When Children Disrupt the Sunday Service
He said to them, “Let the children come to me. Don’t stop them! For the Kingdom of God belongs to those who are like these children. I tell you the truth, anyone who doesn’t receive the Kingdom of God like a child will never enter it.”
I am new to this mainline church experience, this liturgy, this Book of Common Prayer. My children and I still gawk at the stained glass on Sunday mornings when the sun explodes on the other side of those angels and saints. I take the wafer every Sunday with a little bit of nervousness, a little bit of uncertainty. I still hold the cup like an egg that might break.
We have been at this wonderful place, St. James Episcopal Church, for almost a year now. And there’s always been something about it that I liked but couldn’t quite verbalize.
Until Holy Week.
On Maundy Thursday, we gathered in the chapel and washed each other’s feet. My five-year-old son washed the feet of my nine-month-old. He spilled a little too much water on to the floor. He took a little too much matza bread (an entire square, actually, bigger than his face).
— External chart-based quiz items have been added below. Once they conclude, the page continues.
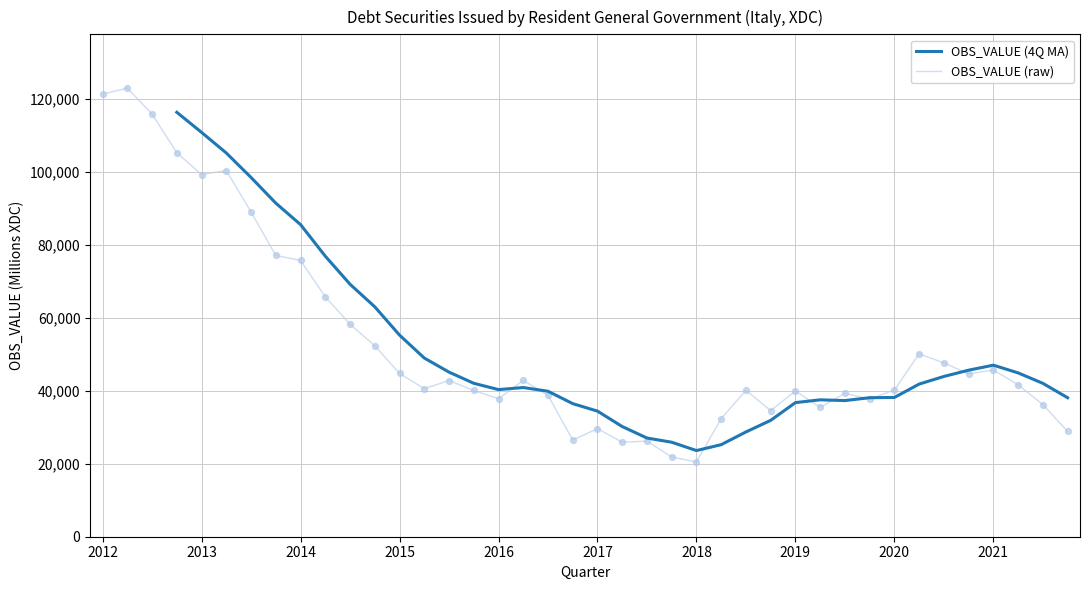

Between 2013-Q3 and 2019-Q2, which is larger?

2013-Q3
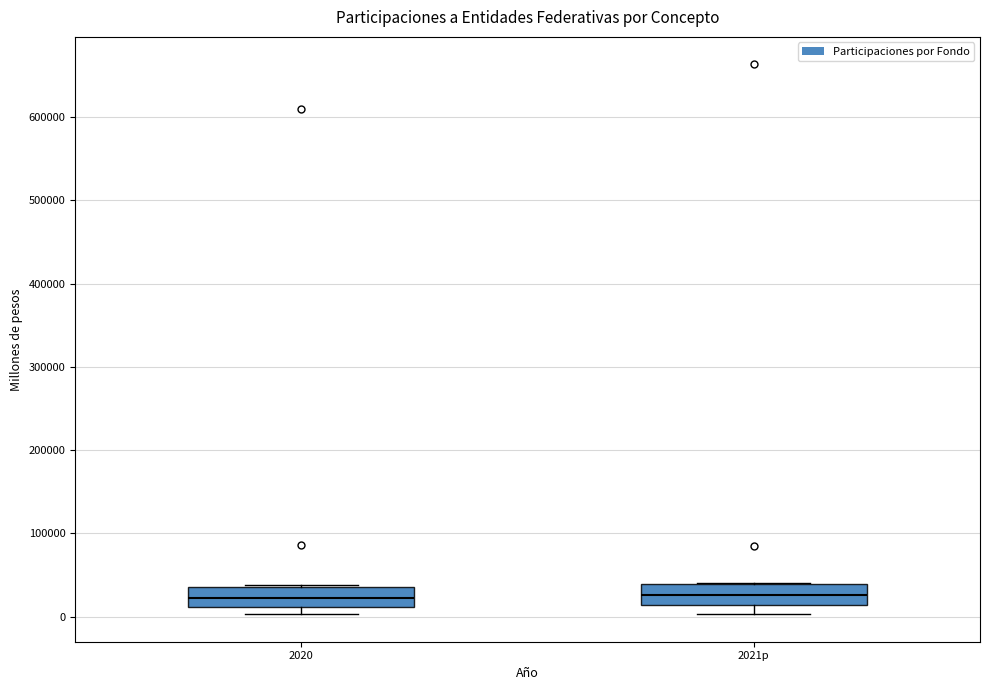

Where is the lower edge of the box for 2020 on the y-axis? The values are not printed on the chart, so give them approximately, as read against the axis.

10000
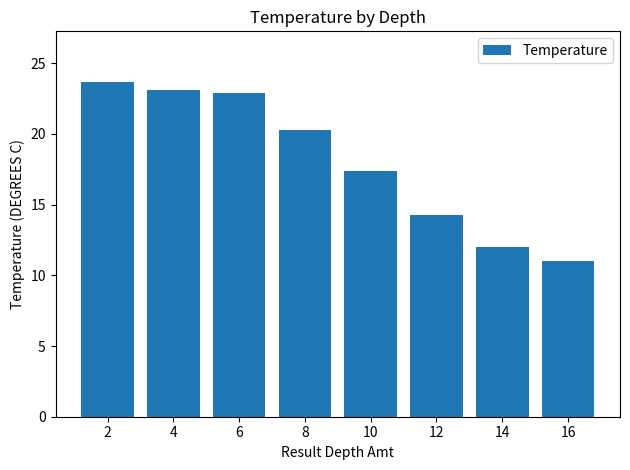

What is the difference between the second highest and minimum values?

12.1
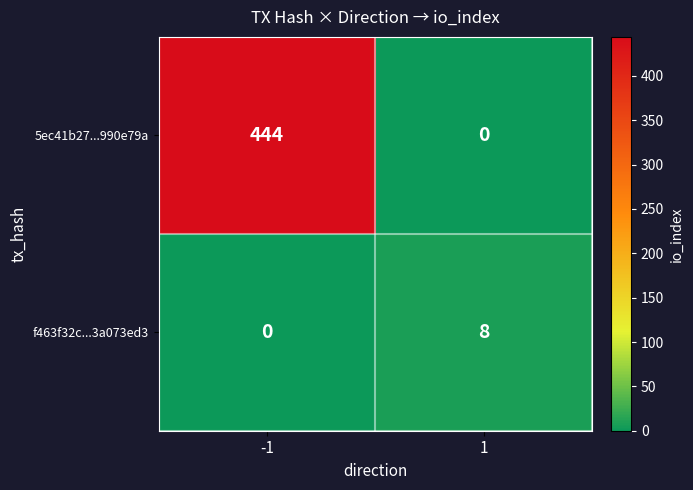

How many series are shown in this chart?

2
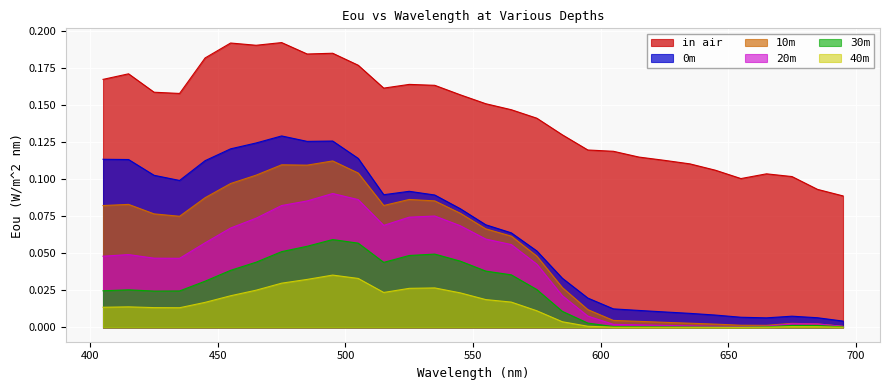

How many lines are shown in the chart?

6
On Friday, we walked the stations of the cross, and the children were invited to come up at the end and touch the wooden beams. Some of them giggled. Some of them stared. Their fingers were hesitant, curious.
On Sunday morning, the choir came in, their voices rising. Everything was majestic and holy and very professional. Then came a gaggle of children holding a homemade banner. They marched to the front, smiling and tripping over each other.
After the service, there was an Easter egg hunt in the cemetery, and the children dove over tombstones, hopped up on top of the slabs. The trees were budding, and the sky was blue, and the air—the air! It was chilly and warm at the same time, and it was spring and hope and everything new.
It wasn’t until after Holy Week that I realized why I love my church so much.
It’s because of how children are welcomed.
After all, how will we know how to receive the kingdom of God like little children if our church experience has effectively removed them?
One day some parents brought their children to Jesus so he could touch and bless them. But the disciples scolded the parents for bothering him. When Jesus saw what was happening, he was angry with his disciples. He said to them, “Let the children come to me. Don’t stop them! For the Kingdom of God belongs to those who are like these children. I tell you the truth, anyone who doesn’t receive the Kingdom of God like a child will never enter it.” Then he took the children in his arms and placed his hands on their heads and blessed them.
QUESTIONS FOR FURTHER REFLECTION: What is your attitude towards the chaos sometimes created by children in a church service? How do you think Jesus would respond to a crying baby, an unruly toddler, or the “unprofessional” involvement of children in the service?
PRAYER: Lord, help us to value children as you did. Give us eyes to see how little children receive your Kingdom so that we may also receive it and enter into it. Amen.